§ **Request**:
Say how many lines in the following data hold the word "work". Write nothing but that number.

§ **Supplied data**:
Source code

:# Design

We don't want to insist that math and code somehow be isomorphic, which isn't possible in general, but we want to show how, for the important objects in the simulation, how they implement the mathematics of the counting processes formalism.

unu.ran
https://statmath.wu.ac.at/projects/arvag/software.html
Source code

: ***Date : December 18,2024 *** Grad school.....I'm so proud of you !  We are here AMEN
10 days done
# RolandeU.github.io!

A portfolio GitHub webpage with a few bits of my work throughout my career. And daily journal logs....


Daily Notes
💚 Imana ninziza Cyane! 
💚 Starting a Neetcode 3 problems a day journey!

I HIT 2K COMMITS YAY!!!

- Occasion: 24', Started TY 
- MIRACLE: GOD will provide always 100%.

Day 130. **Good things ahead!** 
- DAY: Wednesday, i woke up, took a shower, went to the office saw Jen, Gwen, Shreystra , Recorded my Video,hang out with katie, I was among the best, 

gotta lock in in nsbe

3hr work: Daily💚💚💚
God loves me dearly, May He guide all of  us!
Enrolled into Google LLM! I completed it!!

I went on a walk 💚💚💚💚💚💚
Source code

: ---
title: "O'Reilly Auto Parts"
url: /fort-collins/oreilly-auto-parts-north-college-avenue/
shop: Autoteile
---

§ **Answer to the exercise**:
2